Ian Folivor (Adrian DiGiovanni) is not living the dream. He is a moping, unwashed, unhealthy mess who hasn’t left his apartment for months, maybe years. You can tell too. There’s trash all over the floor, food scattered around the room and he looks like he’s been using shit as detergent and farts as deodorant.
The only solace Ian has is his trusty old TV set, that he’s adorably named Kent. Kent has seen Ian through the darkest of days, and thus he has developed a bond with this outdated, giver of entertainment that is borderline creepy. So, when Kent dies without warning, joining all the other TV’s in Home Entertainment Heaven ™ Ian does the only thing a grieving lover can do, and that is attempt to kill himself.
If that had been the end of the movie, then Motivational Growth would simply have been one very sad, messed up short about one man’s love for his TV. Fortunately then, this is not the end but the beginning. After failing to end his own life, but succeeding in knocking himself unconscious, Ian wakes up on his bathroom floor and quickly discovers that he is not alone. The mold, which has been gathering in the crevice of his bathroom wall, is alive and it’s pretty pissed off at how selfish Ian has been.
Don Thacker’s feature directorial debut is as excellent and as bonkers as it sounds. Sure, it masquerades as a horror film, but it’s far more complex than that. It’s a tale of one man’s descent into madness, as he explains away all his unforgivable actions as the directions of a blob of ego-maniacal mold living next to his toilet. The mold convinces Ian that it can help him turn his life around, just so long as he follows its instructions and never questions it. It’s a metaphor for depression if ever I saw one.
Of course, you don’t need to look at Motivational Growth in that way at all. You could just take the film at face value. Take away all the symbolism and you simply have a rather fucked up tale of one man and his mold. And that works too. Especially when the mold is voiced by horror icon Jeffrey Combs (Re-Animator).

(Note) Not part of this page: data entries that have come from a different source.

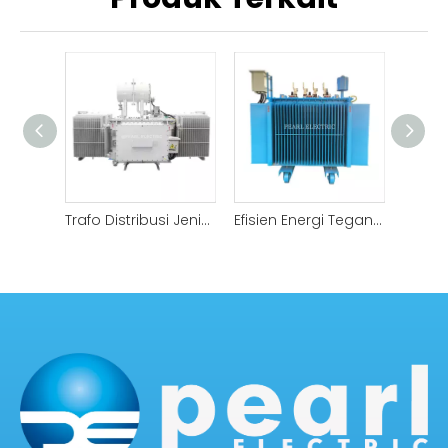
Trafo Distribusi Jenis Minyak ONAN 2500kVA untuk Aplikasi Komersial dan Industri
Efisien Energi Tegangan Tinggi 1600kVA Transformator Distribusi Minyak Sayuran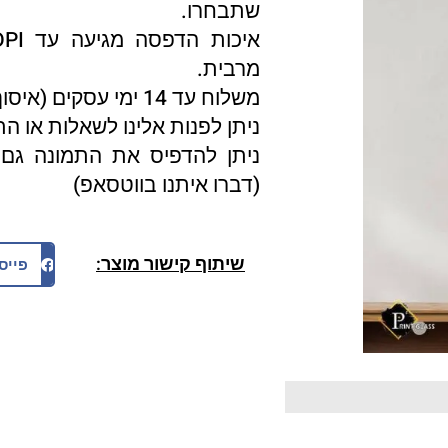
שתבחרו.
מרבית.
משלוח עד 14 ימי עסקים (איסוף עצמי 3 ימי עסקים).
ניתן לפנות אלינו לשאלות או ה
ניתן להדפיס את התמונה גם 
(דברו איתנו בווטסאפ)
שיתוף קישור מוצר:
פייס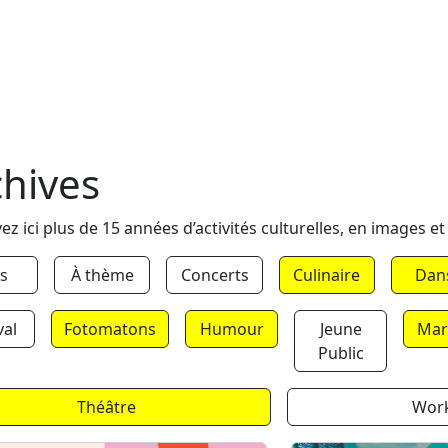
chives
ez ici plus de 15 années d’activités culturelles, en images et
s
À thème
Concerts
Culinaire
Dan
val
Fotomatons
Humour
Jeune
Mar
Public
Théâtre
Wor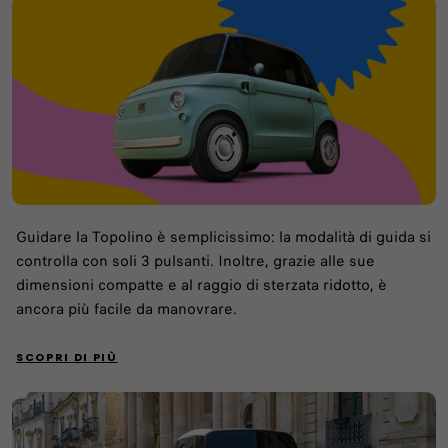
Guidare la Topolino è semplicissimo: la modalità di guida si
controlla con soli 3 pulsanti. Inoltre, grazie alle sue
dimensioni compatte e al raggio di sterzata ridotto, è
ancora più facile da manovrare.
SCOPRI DI PIÙ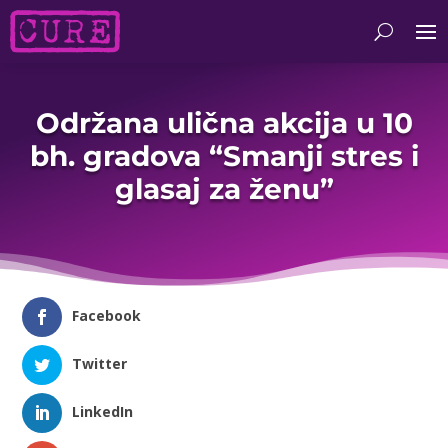
Održana ulična akcija u 10
bh. gradova “Smanji stres i
glasaj za ženu”
Facebook
Twitter
LinkedIn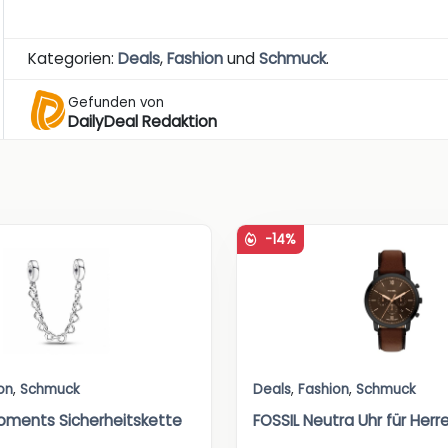
Kategorien:
Deals
,
Fashion
und
Schmuck
.
Gefunden von
DailyDeal Redaktion
-14%
on
,
Schmuck
Deals
,
Fashion
,
Schmuck
ments Sicherheitskette
FOSSIL Neutra Uhr für Herr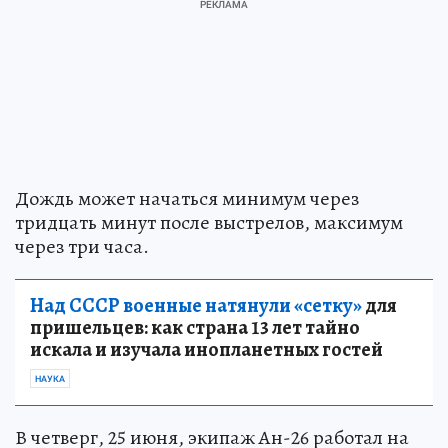
Дождь может начаться минимум через
тридцать минут после выстрелов, максимум
через три часа.
Над СССР военные натянули «сетку»
для
пришельцев: как страна 13 лет тайно
искала и изучала инопланетных гостей
НАУКА
В четверг, 25 июня, экипаж Ан-26 работал на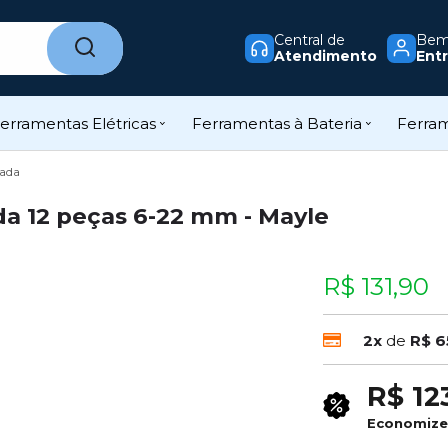
Central de
Bem-
Atendimento
Entr
erramentas Elétricas
Ferramentas à Bateria
Ferra
ada
a 12 peças 6-22 mm - Mayle
R$ 131,90
2x
de
R$ 6
R$ 12
Economiz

I first saw Motivational Growth at the Celluloid Screams festival in Sheffield back in 2013. Like many, I’d never heard of it up to that point, but after seeing Don Thacker deliver his intro pre-screening, I was sold instantly. It screened at the same time as The Battery, but perhaps had even more of an impact on me because it is simply so unique. If Thacker’s debut feature could be this original, and this good, then what else does the guy have in store for us, and can our tiny minds handle it?
If you haven’t seen it then I’d recommend you hunt a copy down as soon as you finish reading. It’s a real pièce de résistance, and one of those rare multi genre gems that is so out-there it will probably never find its way onto TV, and many will miss it. And if you don’t find a copy, then the mold will know. And we must never forget: “The mold knows, Jack. The mold knows” – and you do not want to piss it off.